A related concern is 802.11 and other forms of wireless Internet. While the radiation levels in wireless Internet are much lower than in cell phones they are also much more pervasive. Someone using 802.11 at home or at work is being constantly bombarded by active radiation non-stop. Are there potential health effects from long term low level exposure? No one knows because no one is looking.

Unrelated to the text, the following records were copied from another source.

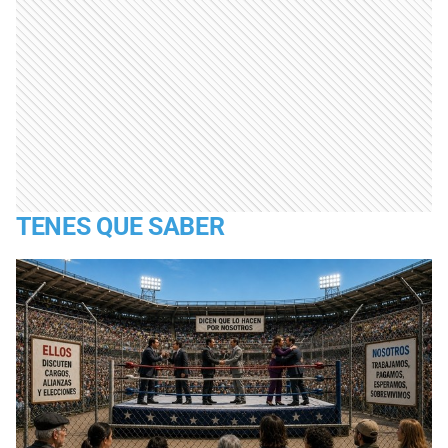
TENES QUE SABER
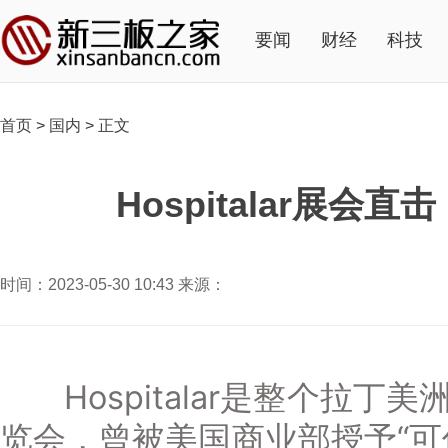
要闻
财经
科技
首页
>
国内
>
正文
Hospitalar
时间：2023-05-30 10:43 来源：
Hospitalar是整个拉丁
览会，曾被美国商业部授予“可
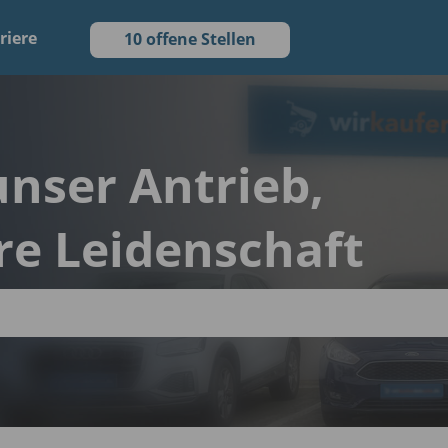
riere
10 offene Stellen
 unser Antrieb,
re Leidenschaft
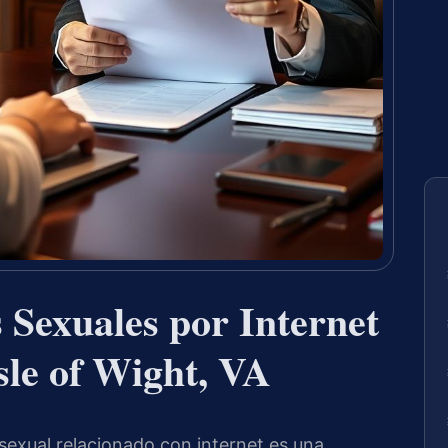
 Sexuales por Internet
sle of Wight, VA
sexual relacionado con internet es una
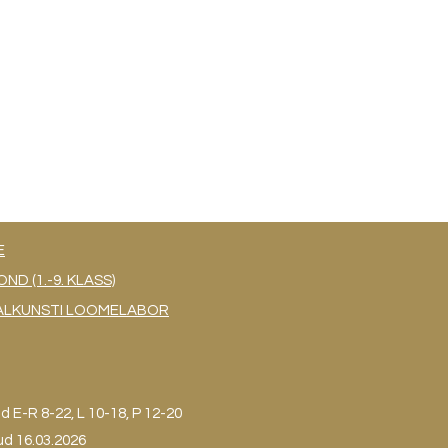
E
 (1.-9. KLASS)
UAALKUNSTI LOOMELABOR
ud
E-R 8-22, L 10-18, P 12-20
ud 16.03.2026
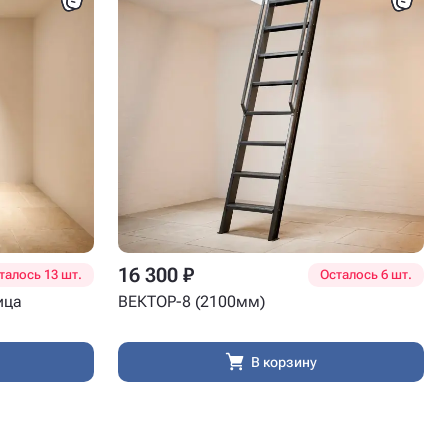
16 300 ₽
талось 13 шт.
Осталось 6 шт.
ица
ВЕКТОР-8 (2100мм)
В корзину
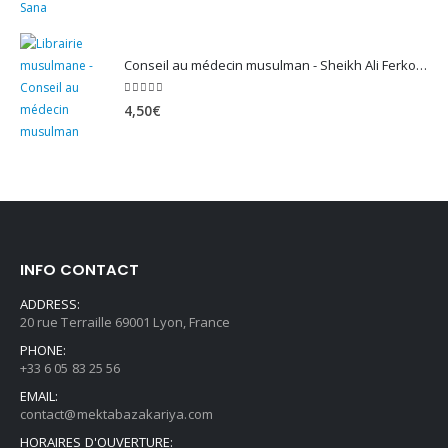
Conseil au médecin musulman - Sheikh Ali Ferkous
5.00
sur 5
4,50
€
INFO CONTACT
ADDRESS:
20 rue Terraille 69001 Lyon, France
PHONE:
+33 6 05 83 25 56
EMAIL:
contact@mektabazakariya.com
HORAIRES D'OUVERTURE:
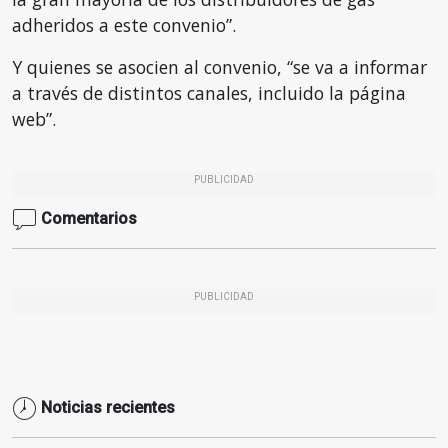
adheridos a este convenio”.
Y quienes se asocien al convenio, “se va a informar
a través de distintos canales, incluido la página
web”.
PUBLICIDAD
Comentarios
PUBLICIDAD
Noticias recientes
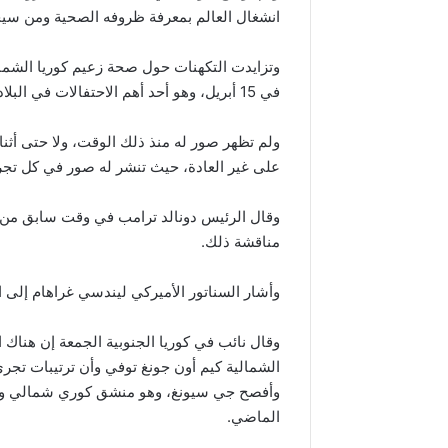
انشغال العالم بمعرفة ظروفه الصحية ومن سي
وتزايدت التكهنات حول صحة زعيم كوريا الشمالي
في 15 أبريل، وهو أحد أهم الاحتفالات في البلاد، بالرغم من أنه دائم الحضور في هذه المناسبات.
على غير العادة، حيث تنشر له صور في كل تجرب
وقال الرئيس دونالد ترامب في وقت سابق من هذ
مناقشة ذلك.
وأشار السناتور الأميركي ليندسي غراهام إلى اع
الشمالية كيم أون جونغ توفي وأن ترتيبات تجر
وأفصح جي سيونغ، وهو منشق كوري شمالي ويوجد
الماضي.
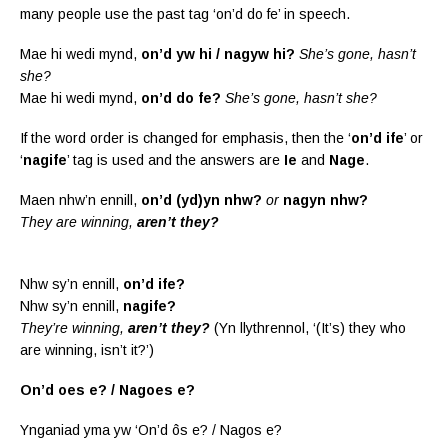
many people use the past tag ‘on’d do fe’ in speech.
Mae hi wedi mynd,
on’d yw hi / nagyw hi?
She’s gone, hasn’t
she?
Mae hi wedi mynd,
on’d do fe?
She’s gone, hasn’t she?
If the word order is changed for emphasis, then the ‘
on’d ife
’ or
‘
nagife
’ tag is used and the answers are
Ie
and
Nage
.
Maen nhw’n ennill,
on’d (yd)yn nhw?
or
nagyn nhw?
They are winning,
aren’t they?
Nhw sy’n ennill,
on’d ife?
Nhw sy’n ennill,
nagife?
They’re winning,
aren’t they?
(Yn llythrennol, ‘(It’s) they who
are winning, isn’t it?’)
On’d oes e? / Nagoes e?
Ynganiad yma yw ‘On’d ôs e? / Nagos e?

For whatever it's worth I have a couple of rules I follow when it comes to cell phones and 802.11. I generally don't use cell phones. I have one but I keep it on the far side of my desk and I only take it with me when I'm going out without my wife. I prefer to use my wife's phone because it angle's the antenna away from the head and she can keep it in her purse. We both use headsets. If I had kids they wouldn't be allowed to use cell phones. Cell phone radiation goes much farther into a child's brain than an adult and a child is growing with lots of rapid cell division so they are more vulnerable to potential health affects than adults. I also don't use 802.11 in my home and since I work out of my home I don't have to worry about exposure at work.
I hope that all of these precautions prove to be completely unnecessary. I hope there are no serious health consequences. But if the accusations made in the book and article are correct then at best we are all guinea pigs in a huge experimental project. If the book and article's accusations are accurate, if studies are being designed to find nothing, then I would love to see some kind of negligence suit filed. It would set a great precedent if companies understood that supporting sham science will expose them to significant legal liabilities even if it turns out there was no real health hazard. It's one thing to do real research and not find a problem. It's another to do fake research in order to make sure no problem can be found.